Your latest editorial shows a disturbing lack of integrity.
Immediately after lambasting gay rights advocates for “tak[ing] a statement out of context, embellish[ing] it with selective interpretation, presum[ing] hostile intent, and then us[ing] the distortion to isolate an entire group, in this case a church,” you write this:
“We encourage all to read President Packer’s talk rather than simply rely on the media interpretations and selective quotations.”

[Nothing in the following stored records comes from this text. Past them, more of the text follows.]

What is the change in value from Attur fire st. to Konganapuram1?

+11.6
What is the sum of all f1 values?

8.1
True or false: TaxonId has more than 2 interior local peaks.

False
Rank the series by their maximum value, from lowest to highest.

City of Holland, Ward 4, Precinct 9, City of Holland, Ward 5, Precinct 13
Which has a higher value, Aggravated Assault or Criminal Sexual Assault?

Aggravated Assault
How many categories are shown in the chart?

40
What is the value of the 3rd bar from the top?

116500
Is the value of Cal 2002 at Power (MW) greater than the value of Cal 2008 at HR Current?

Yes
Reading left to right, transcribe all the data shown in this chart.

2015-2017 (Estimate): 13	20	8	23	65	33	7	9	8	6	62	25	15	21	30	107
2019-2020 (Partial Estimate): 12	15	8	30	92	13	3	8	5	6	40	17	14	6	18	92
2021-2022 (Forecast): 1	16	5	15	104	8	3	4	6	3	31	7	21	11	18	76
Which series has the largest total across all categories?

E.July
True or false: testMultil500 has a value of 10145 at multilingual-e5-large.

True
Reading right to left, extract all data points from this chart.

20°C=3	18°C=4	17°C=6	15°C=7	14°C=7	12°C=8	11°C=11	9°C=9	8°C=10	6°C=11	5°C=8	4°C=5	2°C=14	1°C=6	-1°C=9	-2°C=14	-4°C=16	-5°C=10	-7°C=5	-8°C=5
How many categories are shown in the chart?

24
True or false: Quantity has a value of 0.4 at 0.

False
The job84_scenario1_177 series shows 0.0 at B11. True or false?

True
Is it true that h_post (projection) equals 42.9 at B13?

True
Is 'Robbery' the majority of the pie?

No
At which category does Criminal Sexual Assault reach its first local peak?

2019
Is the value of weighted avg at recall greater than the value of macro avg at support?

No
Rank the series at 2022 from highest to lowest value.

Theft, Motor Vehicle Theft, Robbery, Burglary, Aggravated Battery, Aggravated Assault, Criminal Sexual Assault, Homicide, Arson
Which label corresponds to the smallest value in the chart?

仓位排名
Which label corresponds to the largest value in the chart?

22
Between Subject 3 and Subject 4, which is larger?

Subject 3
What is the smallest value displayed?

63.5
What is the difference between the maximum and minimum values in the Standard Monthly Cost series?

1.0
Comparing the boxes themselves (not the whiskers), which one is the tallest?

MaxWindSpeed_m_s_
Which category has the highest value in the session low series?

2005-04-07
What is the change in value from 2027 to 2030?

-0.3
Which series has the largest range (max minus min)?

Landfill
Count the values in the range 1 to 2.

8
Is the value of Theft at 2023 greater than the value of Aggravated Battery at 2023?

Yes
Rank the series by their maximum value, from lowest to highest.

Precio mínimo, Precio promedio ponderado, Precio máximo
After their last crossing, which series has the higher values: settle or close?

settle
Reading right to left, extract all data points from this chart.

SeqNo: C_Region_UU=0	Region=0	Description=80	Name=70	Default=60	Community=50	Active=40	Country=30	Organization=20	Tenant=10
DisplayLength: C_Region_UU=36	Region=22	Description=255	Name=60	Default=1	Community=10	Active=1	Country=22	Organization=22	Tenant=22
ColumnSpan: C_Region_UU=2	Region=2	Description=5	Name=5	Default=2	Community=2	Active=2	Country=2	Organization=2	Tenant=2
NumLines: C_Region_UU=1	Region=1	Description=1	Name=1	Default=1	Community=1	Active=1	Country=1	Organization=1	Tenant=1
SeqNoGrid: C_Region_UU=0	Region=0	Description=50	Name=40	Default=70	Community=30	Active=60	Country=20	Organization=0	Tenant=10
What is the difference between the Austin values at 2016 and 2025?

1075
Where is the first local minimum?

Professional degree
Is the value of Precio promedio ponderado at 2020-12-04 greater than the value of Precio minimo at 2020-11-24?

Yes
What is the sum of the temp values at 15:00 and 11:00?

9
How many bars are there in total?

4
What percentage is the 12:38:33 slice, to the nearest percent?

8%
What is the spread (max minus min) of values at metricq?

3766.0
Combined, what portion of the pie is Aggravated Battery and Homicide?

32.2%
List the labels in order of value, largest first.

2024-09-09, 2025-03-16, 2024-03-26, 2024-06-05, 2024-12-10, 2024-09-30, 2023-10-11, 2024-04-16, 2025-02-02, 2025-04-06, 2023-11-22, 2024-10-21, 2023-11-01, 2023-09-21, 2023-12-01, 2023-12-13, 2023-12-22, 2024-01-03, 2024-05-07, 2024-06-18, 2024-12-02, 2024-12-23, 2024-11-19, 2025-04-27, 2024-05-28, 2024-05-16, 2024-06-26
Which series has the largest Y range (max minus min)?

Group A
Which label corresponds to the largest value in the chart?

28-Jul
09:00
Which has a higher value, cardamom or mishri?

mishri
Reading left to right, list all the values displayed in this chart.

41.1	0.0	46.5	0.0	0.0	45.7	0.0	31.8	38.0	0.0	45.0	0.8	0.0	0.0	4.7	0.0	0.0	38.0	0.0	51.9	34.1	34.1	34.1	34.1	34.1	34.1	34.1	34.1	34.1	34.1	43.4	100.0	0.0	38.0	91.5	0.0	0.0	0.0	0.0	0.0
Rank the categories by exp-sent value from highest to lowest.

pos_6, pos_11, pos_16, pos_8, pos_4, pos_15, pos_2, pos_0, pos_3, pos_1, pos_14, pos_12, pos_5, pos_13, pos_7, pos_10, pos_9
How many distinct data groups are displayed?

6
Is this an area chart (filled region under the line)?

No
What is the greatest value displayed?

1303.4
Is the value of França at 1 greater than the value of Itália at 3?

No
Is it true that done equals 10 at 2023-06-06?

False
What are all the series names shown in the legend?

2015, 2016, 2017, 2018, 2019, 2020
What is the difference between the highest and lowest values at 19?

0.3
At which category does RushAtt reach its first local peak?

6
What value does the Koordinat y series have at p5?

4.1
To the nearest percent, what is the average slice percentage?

You do not mention anywhere in this editorial that reading President Packer’s talk means reading a redacted version—not the version that so incensed gay rights advocates. This editorial deliberately misleads the reader into thinking that the outcry was a response to the redacted talk when, in fact, the outcry was a response to the talk as delivered in General Conference. Perhaps it is true that there would have been a response had President Packer delivered the redacted version in the first place, but that is not relevant. What is relevant is that this editorial is guilty of, ironically, the sins it attributes to gay rights advocates: taking a statement (i.e., the hostile response to President Packer) completely out of context and then “using the distortion to isolate an entire group.”
I agree that some of the response to the original talk was excessive, completely inappropriate, and uncivil. But it is hard to fathom how this editorial, with its own distortions, could possibly contribute to a civil conversation on the issue of same-sex attraction.